### What the task asks
Please write out all of the records below exactly as they appear.

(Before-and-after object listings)
┏━━

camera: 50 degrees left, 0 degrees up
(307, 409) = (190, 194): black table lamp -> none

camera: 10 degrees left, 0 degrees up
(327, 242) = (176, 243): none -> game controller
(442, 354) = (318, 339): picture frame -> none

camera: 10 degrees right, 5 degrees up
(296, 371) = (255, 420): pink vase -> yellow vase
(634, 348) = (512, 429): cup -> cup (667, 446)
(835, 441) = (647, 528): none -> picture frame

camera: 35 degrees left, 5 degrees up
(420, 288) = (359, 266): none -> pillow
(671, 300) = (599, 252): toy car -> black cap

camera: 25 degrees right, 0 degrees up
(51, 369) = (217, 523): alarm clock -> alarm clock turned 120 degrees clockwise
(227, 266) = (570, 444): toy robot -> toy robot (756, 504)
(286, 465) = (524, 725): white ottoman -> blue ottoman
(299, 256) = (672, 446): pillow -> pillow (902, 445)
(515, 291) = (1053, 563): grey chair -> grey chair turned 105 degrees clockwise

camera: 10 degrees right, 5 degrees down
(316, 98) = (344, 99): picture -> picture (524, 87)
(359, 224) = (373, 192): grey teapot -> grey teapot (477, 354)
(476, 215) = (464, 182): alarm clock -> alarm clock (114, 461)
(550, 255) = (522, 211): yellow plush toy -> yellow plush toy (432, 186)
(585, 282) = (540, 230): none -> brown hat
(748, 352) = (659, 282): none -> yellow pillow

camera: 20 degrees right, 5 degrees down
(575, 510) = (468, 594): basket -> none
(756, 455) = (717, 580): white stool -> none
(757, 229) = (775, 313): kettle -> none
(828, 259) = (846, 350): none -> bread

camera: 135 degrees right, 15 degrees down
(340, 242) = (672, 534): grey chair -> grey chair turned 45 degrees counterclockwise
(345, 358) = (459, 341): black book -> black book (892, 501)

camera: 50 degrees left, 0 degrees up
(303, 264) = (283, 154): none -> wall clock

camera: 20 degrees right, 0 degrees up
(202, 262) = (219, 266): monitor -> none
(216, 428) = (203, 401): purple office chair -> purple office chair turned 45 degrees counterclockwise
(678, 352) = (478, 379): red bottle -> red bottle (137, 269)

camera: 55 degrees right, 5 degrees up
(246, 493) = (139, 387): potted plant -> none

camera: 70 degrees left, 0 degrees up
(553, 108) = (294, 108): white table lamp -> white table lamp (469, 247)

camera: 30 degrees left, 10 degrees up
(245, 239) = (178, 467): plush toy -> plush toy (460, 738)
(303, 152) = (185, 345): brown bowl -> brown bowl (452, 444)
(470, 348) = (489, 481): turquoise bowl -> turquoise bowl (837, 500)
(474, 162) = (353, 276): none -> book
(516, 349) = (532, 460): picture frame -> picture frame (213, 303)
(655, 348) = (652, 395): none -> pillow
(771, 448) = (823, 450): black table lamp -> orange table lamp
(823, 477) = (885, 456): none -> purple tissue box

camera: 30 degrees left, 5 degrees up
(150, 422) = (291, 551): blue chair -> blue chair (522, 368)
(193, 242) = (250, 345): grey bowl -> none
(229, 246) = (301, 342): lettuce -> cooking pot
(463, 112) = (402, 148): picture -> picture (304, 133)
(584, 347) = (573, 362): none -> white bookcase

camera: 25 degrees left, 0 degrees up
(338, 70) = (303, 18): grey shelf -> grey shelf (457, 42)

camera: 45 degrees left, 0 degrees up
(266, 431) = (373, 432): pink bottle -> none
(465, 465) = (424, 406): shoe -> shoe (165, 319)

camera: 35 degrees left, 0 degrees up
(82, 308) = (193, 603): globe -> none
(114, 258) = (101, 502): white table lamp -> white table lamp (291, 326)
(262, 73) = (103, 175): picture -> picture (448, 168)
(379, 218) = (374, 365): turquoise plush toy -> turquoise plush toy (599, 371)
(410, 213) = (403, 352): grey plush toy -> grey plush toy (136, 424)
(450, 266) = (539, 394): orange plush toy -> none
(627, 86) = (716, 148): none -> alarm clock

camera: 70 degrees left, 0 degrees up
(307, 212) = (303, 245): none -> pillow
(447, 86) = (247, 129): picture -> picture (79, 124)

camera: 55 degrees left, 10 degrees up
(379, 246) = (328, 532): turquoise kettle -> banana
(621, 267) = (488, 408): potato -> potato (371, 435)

┗━━

### Response
camera: 50 degrees left, 0 degrees up
(307, 409) = (190, 194): black table lamp -> none

camera: 10 degrees left, 0 degrees up
(327, 242) = (176, 243): none -> game controller
(442, 354) = (318, 339): picture frame -> none

camera: 10 degrees right, 5 degrees up
(296, 371) = (255, 420): pink vase -> yellow vase
(634, 348) = (512, 429): cup -> cup (667, 446)
(835, 441) = (647, 528): none -> picture frame

camera: 35 degrees left, 5 degrees up
(420, 288) = (359, 266): none -> pillow
(671, 300) = (599, 252): toy car -> black cap

camera: 25 degrees right, 0 degrees up
(51, 369) = (217, 523): alarm clock -> alarm clock turned 120 degrees clockwise
(227, 266) = (570, 444): toy robot -> toy robot (756, 504)
(286, 465) = (524, 725): white ottoman -> blue ottoman
(299, 256) = (672, 446): pillow -> pillow (902, 445)
(515, 291) = (1053, 563): grey chair -> grey chair turned 105 degrees clockwise

camera: 10 degrees right, 5 degrees down
(316, 98) = (344, 99): picture -> picture (524, 87)
(359, 224) = (373, 192): grey teapot -> grey teapot (477, 354)
(476, 215) = (464, 182): alarm clock -> alarm clock (114, 461)
(550, 255) = (522, 211): yellow plush toy -> yellow plush toy (432, 186)
(585, 282) = (540, 230): none -> brown hat
(748, 352) = (659, 282): none -> yellow pillow

camera: 20 degrees right, 5 degrees down
(575, 510) = (468, 594): basket -> none
(756, 455) = (717, 580): white stool -> none
(757, 229) = (775, 313): kettle -> none
(828, 259) = (846, 350): none -> bread

camera: 135 degrees right, 15 degrees down
(340, 242) = (672, 534): grey chair -> grey chair turned 45 degrees counterclockwise
(345, 358) = (459, 341): black book -> black book (892, 501)

camera: 50 degrees left, 0 degrees up
(303, 264) = (283, 154): none -> wall clock

camera: 20 degrees right, 0 degrees up
(202, 262) = (219, 266): monitor -> none
(216, 428) = (203, 401): purple office chair -> purple office chair turned 45 degrees counterclockwise
(678, 352) = (478, 379): red bottle -> red bottle (137, 269)

camera: 55 degrees right, 5 degrees up
(246, 493) = (139, 387): potted plant -> none

camera: 70 degrees left, 0 degrees up
(553, 108) = (294, 108): white table lamp -> white table lamp (469, 247)

camera: 30 degrees left, 10 degrees up
(245, 239) = (178, 467): plush toy -> plush toy (460, 738)
(303, 152) = (185, 345): brown bowl -> brown bowl (452, 444)
(470, 348) = (489, 481): turquoise bowl -> turquoise bowl (837, 500)
(474, 162) = (353, 276): none -> book
(516, 349) = (532, 460): picture frame -> picture frame (213, 303)
(655, 348) = (652, 395): none -> pillow
(771, 448) = (823, 450): black table lamp -> orange table lamp
(823, 477) = (885, 456): none -> purple tissue box

camera: 30 degrees left, 5 degrees up
(150, 422) = (291, 551): blue chair -> blue chair (522, 368)
(193, 242) = (250, 345): grey bowl -> none
(229, 246) = (301, 342): lettuce -> cooking pot
(463, 112) = (402, 148): picture -> picture (304, 133)
(584, 347) = (573, 362): none -> white bookcase

camera: 25 degrees left, 0 degrees up
(338, 70) = (303, 18): grey shelf -> grey shelf (457, 42)

camera: 45 degrees left, 0 degrees up
(266, 431) = (373, 432): pink bottle -> none
(465, 465) = (424, 406): shoe -> shoe (165, 319)

camera: 35 degrees left, 0 degrees up
(82, 308) = (193, 603): globe -> none
(114, 258) = (101, 502): white table lamp -> white table lamp (291, 326)
(262, 73) = (103, 175): picture -> picture (448, 168)
(379, 218) = (374, 365): turquoise plush toy -> turquoise plush toy (599, 371)
(410, 213) = (403, 352): grey plush toy -> grey plush toy (136, 424)
(450, 266) = (539, 394): orange plush toy -> none
(627, 86) = (716, 148): none -> alarm clock

camera: 70 degrees left, 0 degrees up
(307, 212) = (303, 245): none -> pillow
(447, 86) = (247, 129): picture -> picture (79, 124)

camera: 55 degrees left, 10 degrees up
(379, 246) = (328, 532): turquoise kettle -> banana
(621, 267) = (488, 408): potato -> potato (371, 435)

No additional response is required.